Usability Myths Need Reality Checks
Not so very long ago, it was agreed that five to eight users was enough for a good usability test. Somehow, this idea achieved mythic status. We believed it. We preached it to everyone who would listen. It survived in areas where it had been disproved, and was introduced into new situations where it didn’t even apply.
What gives some ideas such staying power?
We challenge new ideas as we should, especially if they might translate into a change in the way that we do our work. An idea must be strong and clearly stated to survive. When this idea was first propounded, it was tested and evaluated. This single idea, which grew from testing certain kinds of software, became an “industry standard.”
Unfortunately, accepted ideas don’t always get the same careful scrutiny that new ideas receive. When the world-wide web came along, we carried it over to web site testing. Evidence that this was a mistake slowly accumulated. Today the idea of five users being enough to test a web site seems like the most naive sort of wishful thinking.
How did we ever come to believe it?
In 1993, usability was between a rock and a hard place. On one side marketing people complained that data based on just a few users was too insubstantial, so why pay attention to it?
On the other side time and money pressure made it necessary to fight for every single test. No one could say what constituted a reasonable and sufficient number of test subjects. As a result, it was hard to estimate, let alone justify, the cost of a meaningful test, and consequently, hard to get testing done at all.
Two papers, published by Robert Virzi in 1992 and Jakob Nielsen and Thomas Landauer in 1993, made a pretty good case that five users would uncover 70% of major usability problems and the next three would get most of the rest—for certain types of software. The usability community took the idea and ran with it.
Arguments advanced in the articles justified five to eight users as a significant number. It was also an affordable number. All sides were satisfied. Let the testing begin!

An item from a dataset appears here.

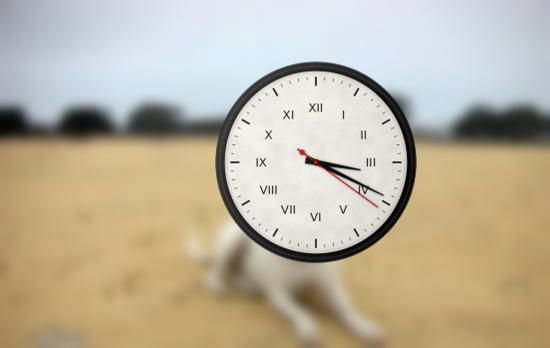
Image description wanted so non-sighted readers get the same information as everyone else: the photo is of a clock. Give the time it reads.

The two papers gave five to eight users a scientific basis for the testing of small software applications. However, extending the “five user theory” to larger software applications and the world-wide web turned a useful rule into a myth with no scientific basis.
Good myths are plausible explanations that serve a purpose. Feel free to chuckle, but at one time more people believed that a big guy in the sky with a hammer caused thunder and lightning than ever believed five users was enough to test anything, even though praying to Thor never did stop the rain. The myth served its purpose, which was not to control the weather, but to keep the Nordic priesthood in power.
What did the five-user myth accomplish? It reconciled test plans with testing budgets! If five to eight users are enough, then it’s safe to act on the results of a test series with only five to eight users.
Back off, marketers! Back off, CFOs! Look at these papers full of nice chewy math! We know what we’re doing!
The five-user theory was so plausible, and went over so well, that we applied it in places the original authors never intended. It appeared to keep working, and no one challenged its broader and broader application.
Like a cartoon character running blindly off a cliff, the five-user myth defied gravity for quite a distance before looking down and discovering just how far it had overshot its scientific basis. Myths do that. This makes them dangerous company for real people.
The facts are these: Neither article ever actually said that 5 users was sufficient for all software testing—let alone web site testing—and they are not. Tests of web sites and complex software will continue to discover new and serious problems long after the fifth, tenth, or fortieth test. For most usability testing, the five-user myth has no visible means of support. It was long overdue for a reality check.
If we give up on the five-user myth, what do we lose? We lose what we always lose when giving up on a myth: false confidence. That’s actually the worst of it.
We need a better justification for the number of test users, but we never really had one—we only thought we did. We have to accept that our past results were partial, not complete—but they are still accurate. Since we cannot “cover” our agenda with five users—we must find other ways to make testing more effective, such as better-focused tasks or improved user screening. This is all to the good, really. We give up arrogance, but we gain humility.
We embraced the myth of five because it gave us an answer we needed to get down to testing, without considering its impact on test results. What other forces tempt us to take such long walks on short piers?
You have undoubtedly heard that users give up because pages take too long to download. This is also a myth. Testing shows no correlation between page download time and users giving up. How does this myth continue to defy gravity?
A large part of its strength has roots in an appeal to our feelings. The idea seems automatically plausible because we have all been impatient and in a hurry. Of course, we forget about the delicious impatience of waiting for something good, like Christmas Morning, the Super Bowl, or the next Lord of the Rings movie.
Beware of appeals to your feelings in defense of an idea! Plausibility is not science and feelings are not observations.
Here’s another myth—users will leave a site if they don’t find what they want after three clicks. In fact, on every site we have tested in the last three years, it takes more than three clicks (except for featured content) to reach any content at all. Not a single user has left any of these sites within three clicks, and only a handful chose featured content links. “Three clicks” turns out to be a false constraint, focusing designers on objectives that will not necessarily benefit users or improve the site.
The three clicks and page download myths both give designers target criteria for site development that don’t require usability testing to measure. This is very tempting.
Developers don’t have the time and energy to reinvent the wheel every time they lay out a page. It’s a luxury to have criteria to simplify choices between design alternatives. (A dangerous luxury.) In this way real-world pressure accounts for the persistence of a lot of myths which turn out to be pretty flimsy when you look at them closely.
Following myths doesn’t mean that we are doing the right thing—we are just doing what the majority—at the time—thinks is the right thing.
Myths are most destructive when they displace expertise and testing. This happens over and over because they are so simple to understand and easy to accept and apply. Practically anyone armed with a couple of myths (your CEO, your mother-in-law, the guru in the next cube) can criticize a project and direct its development without the support of a serious user testing effort. Myths seem to make science superfluous. Until you look down and gravity takes over.